「キャラAは天才詐欺師→ゆえにすべての言動が疑わしいし、何をしでかすかわからない」という設定によって先の展開を読めなくして、読者・鑑賞者の興味を引きつける ~映画「キャッチ・ミー・イフ・ユー・キャン」の場合
◆概要
【「キャラAは天才詐欺師→ゆえにすべての言動が疑わしいし、何をしでかすかわからない」という設定によって先の展開を読めなくして、読者・鑑賞者の興味を引きつける】は「読者・鑑賞者の心を掴んで離さない語り口」のアイデア。
◆事例研究
◇事例:映画「キャッチ・ミー・イフ・ユー・キャン」
▶1
本作の主人公は、フランク(10代男性)。
彼は天才詐欺師である。
物語冒頭、
・Step1:ナレーションによってフランクの<偉大なる犯罪歴>が語られる。曰く「驚異的な頭脳の詐欺師」「アメリカ犯罪史上、最も若い大胆不敵な詐欺師」「パイロットや主任医師、検事補佐になりすまして各地で詐欺を行った。それも、10代の内に!」「26か国とアメリカ全州で小切手を偽造し、手に入れた総額は400万ドル!」。
その後、物語の舞台はフランスの留置所に移る。
・Step2:薄汚い独居房の中にいるのは……フランクだ!そう、天才詐欺師にもついに年貢の納め時が来たのだ。

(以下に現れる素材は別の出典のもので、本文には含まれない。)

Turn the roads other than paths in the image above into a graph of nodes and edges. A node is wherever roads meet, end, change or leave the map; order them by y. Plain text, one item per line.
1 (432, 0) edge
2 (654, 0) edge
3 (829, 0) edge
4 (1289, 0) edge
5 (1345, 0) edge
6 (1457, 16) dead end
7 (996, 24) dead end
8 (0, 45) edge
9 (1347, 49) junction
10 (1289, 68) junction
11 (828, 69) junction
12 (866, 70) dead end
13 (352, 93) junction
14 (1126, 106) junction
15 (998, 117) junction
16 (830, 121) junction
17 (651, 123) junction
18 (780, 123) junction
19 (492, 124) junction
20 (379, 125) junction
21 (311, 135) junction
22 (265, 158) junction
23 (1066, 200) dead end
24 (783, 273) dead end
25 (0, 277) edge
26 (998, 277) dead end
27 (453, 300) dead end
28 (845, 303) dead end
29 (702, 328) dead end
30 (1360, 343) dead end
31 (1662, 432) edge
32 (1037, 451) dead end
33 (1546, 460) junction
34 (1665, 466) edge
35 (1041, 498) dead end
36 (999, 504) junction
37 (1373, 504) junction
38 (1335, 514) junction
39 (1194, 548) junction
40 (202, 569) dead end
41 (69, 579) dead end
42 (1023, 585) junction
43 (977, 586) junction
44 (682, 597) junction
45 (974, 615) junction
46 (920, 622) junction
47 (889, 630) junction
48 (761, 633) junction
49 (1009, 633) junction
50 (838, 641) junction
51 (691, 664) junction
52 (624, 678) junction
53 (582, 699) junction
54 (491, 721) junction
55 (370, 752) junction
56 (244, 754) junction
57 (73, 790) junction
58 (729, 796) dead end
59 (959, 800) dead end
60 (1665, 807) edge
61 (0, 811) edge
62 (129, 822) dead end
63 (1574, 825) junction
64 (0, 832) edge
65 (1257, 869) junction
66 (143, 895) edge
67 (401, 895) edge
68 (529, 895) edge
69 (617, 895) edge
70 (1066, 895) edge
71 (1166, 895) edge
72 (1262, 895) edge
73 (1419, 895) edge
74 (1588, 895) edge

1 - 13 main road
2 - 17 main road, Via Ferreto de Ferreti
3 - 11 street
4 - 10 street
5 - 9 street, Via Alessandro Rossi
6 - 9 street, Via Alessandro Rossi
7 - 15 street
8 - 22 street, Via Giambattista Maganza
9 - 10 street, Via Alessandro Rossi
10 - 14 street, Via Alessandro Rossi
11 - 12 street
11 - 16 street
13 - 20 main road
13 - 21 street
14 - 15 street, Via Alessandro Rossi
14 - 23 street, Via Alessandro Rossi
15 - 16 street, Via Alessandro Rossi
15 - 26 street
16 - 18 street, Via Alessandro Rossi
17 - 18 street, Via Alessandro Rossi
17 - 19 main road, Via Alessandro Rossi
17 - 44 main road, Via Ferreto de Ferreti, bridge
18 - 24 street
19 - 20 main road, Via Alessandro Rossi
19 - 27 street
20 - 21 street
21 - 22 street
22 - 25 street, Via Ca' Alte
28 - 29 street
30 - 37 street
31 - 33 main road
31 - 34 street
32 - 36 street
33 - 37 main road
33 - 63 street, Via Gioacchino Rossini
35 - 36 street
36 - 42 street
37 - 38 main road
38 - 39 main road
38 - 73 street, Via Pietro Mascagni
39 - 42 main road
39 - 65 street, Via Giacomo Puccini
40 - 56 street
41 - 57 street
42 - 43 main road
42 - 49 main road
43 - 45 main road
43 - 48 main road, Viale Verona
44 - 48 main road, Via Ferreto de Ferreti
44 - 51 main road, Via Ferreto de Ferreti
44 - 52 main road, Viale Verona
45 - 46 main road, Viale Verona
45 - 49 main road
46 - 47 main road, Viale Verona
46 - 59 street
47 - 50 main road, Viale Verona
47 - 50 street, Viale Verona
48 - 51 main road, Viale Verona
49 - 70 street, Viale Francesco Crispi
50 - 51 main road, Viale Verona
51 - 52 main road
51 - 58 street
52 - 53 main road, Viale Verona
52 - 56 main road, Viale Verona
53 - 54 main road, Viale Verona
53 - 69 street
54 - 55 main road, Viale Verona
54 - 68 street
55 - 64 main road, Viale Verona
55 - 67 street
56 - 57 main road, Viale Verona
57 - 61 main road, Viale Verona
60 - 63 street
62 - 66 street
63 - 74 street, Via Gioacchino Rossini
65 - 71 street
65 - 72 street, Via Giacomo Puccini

・Step3:そこに、カール(FBI捜査官)がやってきた。フランクはフランスで逮捕されたが、彼はアメリカ人。ゆえにアメリカに身柄を移送する必要がある。それを担当するのがカールだ。
間もなく、
・Step4:「ゲホゲホゲホ!」。独居房の中から激しい咳が聞こえた。カールが中を覗くと、フランクが苦しそうに顔を歪めて咳き込んでいた。さらに、フランクはかすれ声で「助けて……助けてくれ……」。
・Step5:そこは、お世辞にも清潔とはいいがたい留置所だ。フランクは病気にでもなったのだろうか?
・Step6:だが、カールは信じない「私を騙す気か?」。何しろ相手は稀代の詐欺師だ。そう簡単に信じるわけにはいかぬ。騙されてなるものか!
ところが直後、
・Step7:バタン!フランクがその場にぶっ倒れた。これにはさすがのカールも仰天する「……フランク?おい、フランク!」。彼は留置所の職員に向かって叫んだ「医者を呼んでくれ!医者だ!」。
▶2
ご注目いただきたいのは、Step1である。
上述の通り、物語冒頭で「フランクは天才詐欺師である」と説明が入る。ゆえに、それ以降のすべての言動が疑わしく見えてくる!
例えばStep4-7。
フランクは本当に咳をしているのだろうか?彼は、本当に体調不良でぶっ倒れたのだろうか?それとも演技?病気のふりをして皆の油断を誘い、脱獄するつもりなのかもしれぬ……嗚呼、わからない!
というわけで、私たち鑑賞者はハラハラドキドキしながらフランクの一挙手一投足を見守ることになる。否が応にも物語に引き込まれる!
つまり、【「キャラAは天才詐欺師→ゆえにすべての言動が疑わしいし、何をしでかすかわからない」という設定によって先の展開を読めなくして、読者・鑑賞者の興味を引きつける】というテクニックである。
なお、「フランクは本当に体調不良でぶっ倒れたのだろうか?」という疑問は正しい。彼は医務室に移された途端に脱獄を図るのだ。憮然とするカール……。